《企業誘致促進補助金制度(菊池市)》
本記事では、熊本県菊池市内に新たに事業用地を取得し、工場等の新設や増設を行う企業を支援する「企業誘致促進補助金制度」について解説します。
《スケジュール》
・指定申請書の提出:工場等の操業を開始する日の「30日前まで」に、市へ対象工場等指定申請書を提出する必要があります。
・事業開始の報告:操業開始後10日以内に事業開始報告書を提出します。
・交付申請:操業開始後1年以内(用地取得補助金)、または操業の日から1年を経過した日から1年以内(雇用促進補助金)に申請を行います。
《企業誘致促進補助金制度(菊池市)とは》
菊池市内に一定規模以上の用地を取得して工場等を開設し、新たな雇用を生み出す企業に対して、土地の取得費用や新規雇用にかかる費用の一部を助成する制度です。
《目的》
市内への企業立地を促進することで、菊池市経済の発展、産業の振興、そして市民の雇用機会の増大を図ることを目的としています。
《対象者》
市内に新たに事業用地を取得し、工場等(製造業の用に供する施設等)を新設、増設、または移設する事業者で、以下の要件をすべて満たす者が対象です。
【新設の場合】
・取得用地面積:10,000平方メートル以上
・投下固定資産額:2億円以上
・新規雇用者:10人以上
【増設・移設の場合】
・取得用地面積:5,000平方メートル以上
・投下固定資産額:1億円以上
・新規雇用者:10人以上
《補助上限額》
・用地取得補助金:土地取得価格の 30%(上限 2億円)
・雇用促進補助金:市内に住所を有する新規雇用者1人あたり 30万円(上限 600万円)
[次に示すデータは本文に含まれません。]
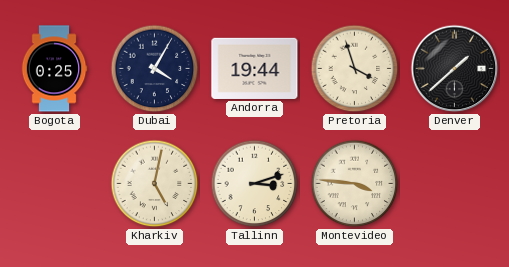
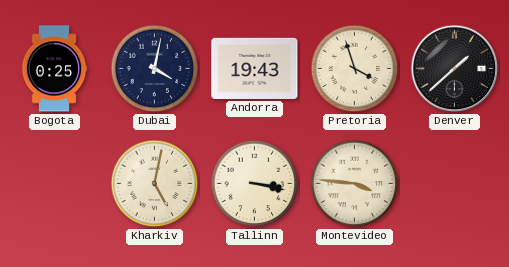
Dubai: 4:05 -> 4:02
Andorra: 19:44 -> 19:43
Tallinn: 3:12 -> 3:17
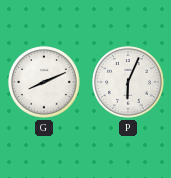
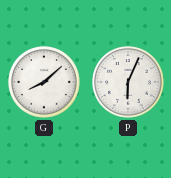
G: 8:11 -> 8:08
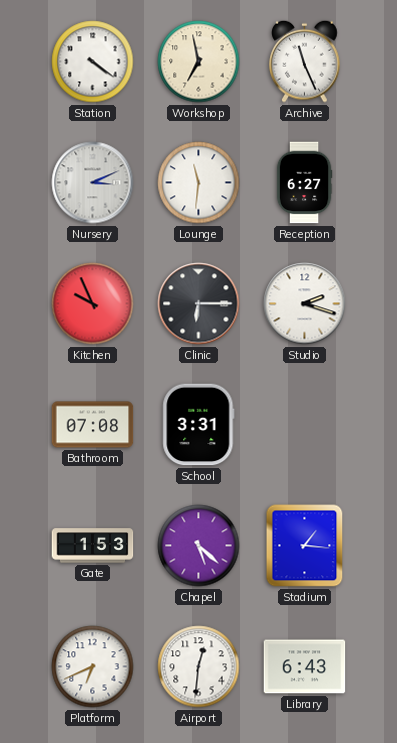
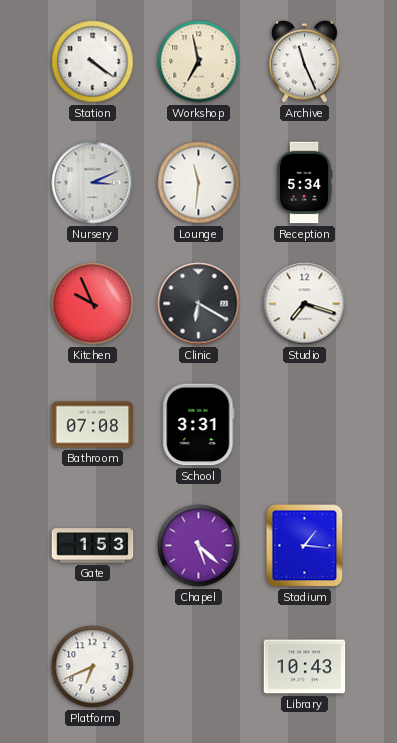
Reception: 6:27 -> 5:34
Clinic: 6:15 -> 6:20
Studio: 2:18 -> 7:18
Airport: 12:31 -> none
Library: 6:43 -> 10:43
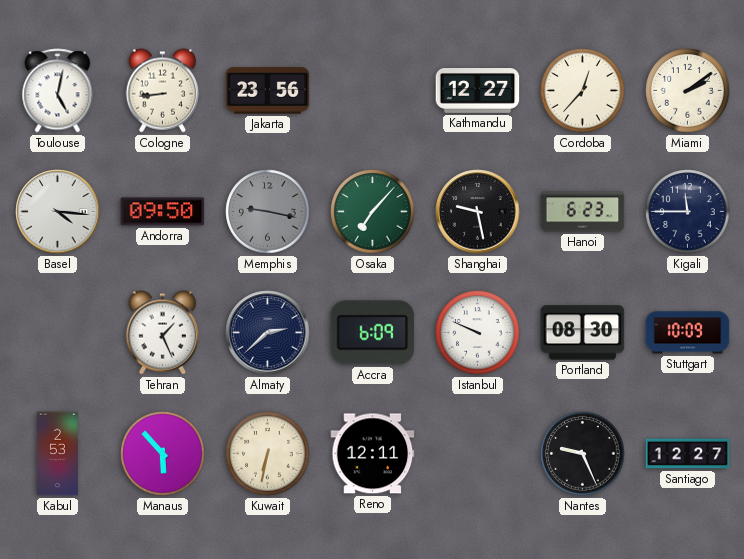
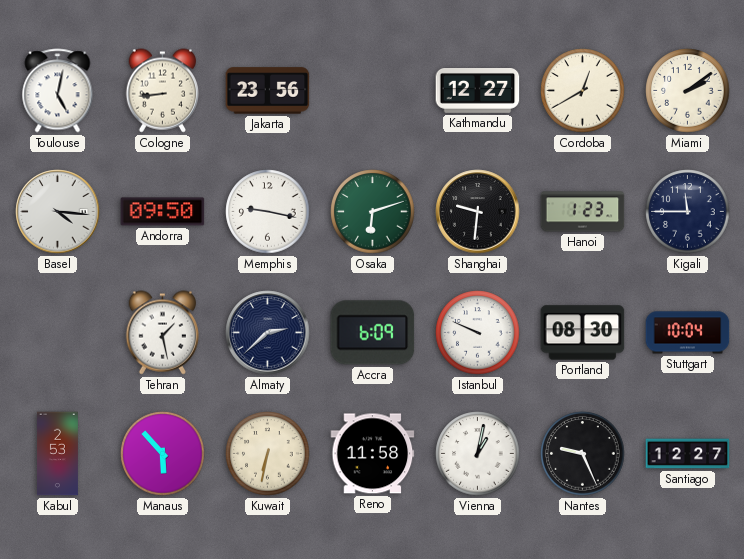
Cordoba: 12:37 -> 12:40
Memphis dial: grey -> white
Osaka: 7:07 -> 6:12
Shanghai: 9:28 -> 9:31
Hanoi: 6:23 -> 1:23
Tehran: 1:26 -> 1:28
Stuttgart: 10:09 -> 10:04
Reno: 12:11 -> 11:58
Vienna: none -> 1:02
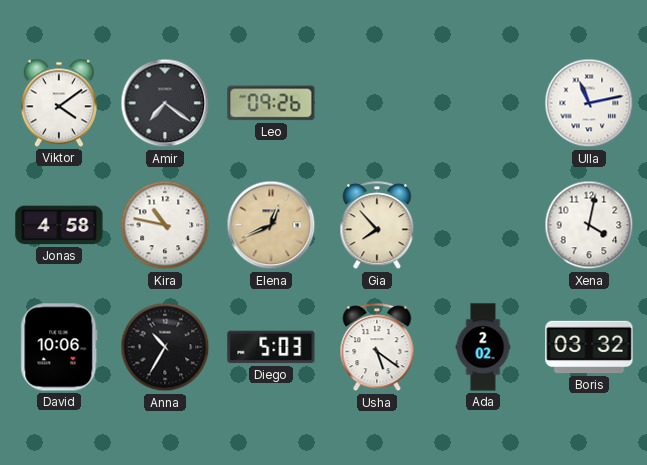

※両方を活用することで、最大2億600万円の補助を受けることが可能です。
《より詳細な説明》
用地取得補助金は増設の場合、1回限りの交付となります。また、本補助金を受けるためには、工場等の立地が地域の土地利用計画に適合していること、公害発生のおそれがないこと等の要件も満たす必要があります。
《補助対象となる経費》
・用地取得補助金:新たに取得した土地の売買契約額
・雇用促進補助金:事業開始に伴い、新たに1年以上継続して雇用される雇用保険被保険者(菊池市民に限る)に関する経費
《主な注意点》
・取得した事業用地は、取得後3年以内に建設工事に着手する必要があります。
・補助金の対象となった事業用地は、土地売買契約後10年間は処分の制限(目的外使用や売却の禁止等)を受けます。これに違反した場合や事業を休廃止した場合は、補助金の返還が求められます。